Reluctantly, at last, the two brothers resumed
their way. They heard the weird midnight-crowing of the cock. A pale
silvery moon--the last before Easter Day--rose gently in the East,
letting down its luminous web from the sky, flinging back the dark
shadows of the night.
On reaching home, the cabin seemed damp and cold and inexpressibly
dreary--as on the day Natalya died; when the door had slammed
incessantly. The brothers went hastily to their rooms without
speaking or lighting up. Constantine lay on Natalya's bed.
At dawn he awoke Vilyashev.
"I am going. Goodbye! It is ended! I am going out of Russia, out of
Europe. Here, where were we born, they have called us their masters,
their fathers--carrion crows, vultures! Like the fierce Russian
tribes of old, they have let loose the hounds of destruction on
wolves and hares and men alike! Woe!... Ibn-Sadif!"
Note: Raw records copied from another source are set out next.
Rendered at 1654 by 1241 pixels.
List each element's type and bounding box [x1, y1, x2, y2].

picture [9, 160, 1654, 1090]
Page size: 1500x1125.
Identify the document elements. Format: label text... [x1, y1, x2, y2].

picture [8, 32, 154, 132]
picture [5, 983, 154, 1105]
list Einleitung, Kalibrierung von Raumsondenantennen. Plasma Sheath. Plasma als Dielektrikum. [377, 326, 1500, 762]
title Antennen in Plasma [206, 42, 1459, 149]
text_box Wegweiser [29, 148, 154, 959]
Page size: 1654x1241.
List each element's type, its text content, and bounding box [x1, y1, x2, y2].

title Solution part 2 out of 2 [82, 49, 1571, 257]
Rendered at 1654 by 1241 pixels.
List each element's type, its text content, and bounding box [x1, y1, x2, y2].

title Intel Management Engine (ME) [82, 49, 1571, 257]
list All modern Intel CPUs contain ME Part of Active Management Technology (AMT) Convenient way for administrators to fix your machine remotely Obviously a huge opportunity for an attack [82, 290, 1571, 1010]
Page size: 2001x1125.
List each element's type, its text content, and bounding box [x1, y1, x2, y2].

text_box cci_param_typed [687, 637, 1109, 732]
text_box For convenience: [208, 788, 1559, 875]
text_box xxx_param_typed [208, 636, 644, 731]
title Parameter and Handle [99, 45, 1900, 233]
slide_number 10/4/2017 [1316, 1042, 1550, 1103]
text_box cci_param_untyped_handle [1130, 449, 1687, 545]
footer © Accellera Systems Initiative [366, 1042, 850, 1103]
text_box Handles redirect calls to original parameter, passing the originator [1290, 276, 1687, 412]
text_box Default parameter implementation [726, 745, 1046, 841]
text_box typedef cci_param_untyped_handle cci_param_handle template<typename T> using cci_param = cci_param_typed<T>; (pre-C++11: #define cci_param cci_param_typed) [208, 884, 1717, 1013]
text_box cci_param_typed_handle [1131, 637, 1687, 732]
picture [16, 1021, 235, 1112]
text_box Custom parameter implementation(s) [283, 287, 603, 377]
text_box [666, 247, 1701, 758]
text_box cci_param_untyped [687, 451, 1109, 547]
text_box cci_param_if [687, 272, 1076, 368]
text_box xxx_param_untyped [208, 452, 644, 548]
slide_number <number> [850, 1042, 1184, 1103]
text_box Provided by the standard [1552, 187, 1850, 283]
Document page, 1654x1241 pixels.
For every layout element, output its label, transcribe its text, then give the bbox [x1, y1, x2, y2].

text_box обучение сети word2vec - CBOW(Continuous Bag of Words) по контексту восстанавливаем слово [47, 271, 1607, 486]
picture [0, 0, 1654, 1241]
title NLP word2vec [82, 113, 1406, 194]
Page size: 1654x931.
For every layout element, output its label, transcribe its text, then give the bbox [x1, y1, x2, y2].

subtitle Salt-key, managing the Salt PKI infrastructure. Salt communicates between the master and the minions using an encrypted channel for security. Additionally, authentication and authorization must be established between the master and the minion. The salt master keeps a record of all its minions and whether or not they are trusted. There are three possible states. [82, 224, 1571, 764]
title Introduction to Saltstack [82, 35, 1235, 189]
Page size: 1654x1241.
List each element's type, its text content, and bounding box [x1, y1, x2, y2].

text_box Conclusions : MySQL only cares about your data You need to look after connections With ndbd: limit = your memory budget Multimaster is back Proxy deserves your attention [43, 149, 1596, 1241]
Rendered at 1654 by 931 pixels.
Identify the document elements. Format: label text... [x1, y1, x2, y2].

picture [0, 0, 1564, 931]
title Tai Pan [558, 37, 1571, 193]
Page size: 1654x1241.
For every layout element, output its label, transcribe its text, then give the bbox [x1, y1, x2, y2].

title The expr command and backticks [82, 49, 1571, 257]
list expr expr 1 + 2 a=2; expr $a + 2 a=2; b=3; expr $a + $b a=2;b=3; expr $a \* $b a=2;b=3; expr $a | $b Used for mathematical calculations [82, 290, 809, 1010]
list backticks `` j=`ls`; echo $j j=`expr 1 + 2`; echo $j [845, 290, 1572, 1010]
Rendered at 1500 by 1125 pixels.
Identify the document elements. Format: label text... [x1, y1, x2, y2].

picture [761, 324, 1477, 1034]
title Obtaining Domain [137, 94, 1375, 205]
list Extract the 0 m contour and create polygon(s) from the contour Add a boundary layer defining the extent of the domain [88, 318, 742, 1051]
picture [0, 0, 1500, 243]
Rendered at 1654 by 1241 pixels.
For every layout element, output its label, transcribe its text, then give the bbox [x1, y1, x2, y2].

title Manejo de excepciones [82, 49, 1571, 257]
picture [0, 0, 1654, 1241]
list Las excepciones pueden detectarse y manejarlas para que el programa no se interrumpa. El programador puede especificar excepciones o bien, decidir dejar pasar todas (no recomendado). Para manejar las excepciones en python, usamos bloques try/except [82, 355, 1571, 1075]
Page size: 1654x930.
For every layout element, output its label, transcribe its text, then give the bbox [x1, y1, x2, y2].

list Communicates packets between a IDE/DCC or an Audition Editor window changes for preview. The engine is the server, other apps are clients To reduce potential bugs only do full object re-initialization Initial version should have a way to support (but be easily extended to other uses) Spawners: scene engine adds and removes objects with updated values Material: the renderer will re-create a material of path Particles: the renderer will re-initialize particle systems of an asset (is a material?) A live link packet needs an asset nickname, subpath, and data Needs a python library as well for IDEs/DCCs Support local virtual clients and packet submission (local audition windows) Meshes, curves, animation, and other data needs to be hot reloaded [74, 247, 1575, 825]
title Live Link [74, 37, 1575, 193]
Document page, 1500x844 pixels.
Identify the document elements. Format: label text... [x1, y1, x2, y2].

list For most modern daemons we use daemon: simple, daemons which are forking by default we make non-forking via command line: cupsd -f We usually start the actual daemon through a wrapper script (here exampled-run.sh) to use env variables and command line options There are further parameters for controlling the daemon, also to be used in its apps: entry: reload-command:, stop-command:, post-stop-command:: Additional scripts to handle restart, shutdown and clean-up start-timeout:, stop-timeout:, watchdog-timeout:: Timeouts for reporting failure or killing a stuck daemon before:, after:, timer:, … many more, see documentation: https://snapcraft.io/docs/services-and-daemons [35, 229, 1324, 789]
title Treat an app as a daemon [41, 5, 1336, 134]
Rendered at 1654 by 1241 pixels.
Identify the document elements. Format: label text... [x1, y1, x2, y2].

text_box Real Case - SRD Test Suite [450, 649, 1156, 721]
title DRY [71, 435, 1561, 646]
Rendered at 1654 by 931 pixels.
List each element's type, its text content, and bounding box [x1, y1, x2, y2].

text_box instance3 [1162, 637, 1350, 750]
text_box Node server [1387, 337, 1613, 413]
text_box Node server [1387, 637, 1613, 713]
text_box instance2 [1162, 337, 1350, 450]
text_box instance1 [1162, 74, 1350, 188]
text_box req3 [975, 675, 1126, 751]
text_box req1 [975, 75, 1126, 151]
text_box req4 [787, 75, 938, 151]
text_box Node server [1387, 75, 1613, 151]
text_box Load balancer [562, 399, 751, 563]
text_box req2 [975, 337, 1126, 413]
Constantine lighted a candle on a table, and crossed the room. In the
strange blue light of dawn his livid shadow fell on the whitewashed
wall. Vilyashev was amazed; the shadow was so extraordinarily blue
and ghastly--it seemed as if his brother were dead.
OVER THE RAVINE
I
The ravine was deep and dark.
Its yellow clay slopes, overgrown with red-trunked pines, presented
craggy ridges; at the bottom flowed a brook. Above, right and left,
grew a pine forest--dark, ancient, covered with lichen and shubbery.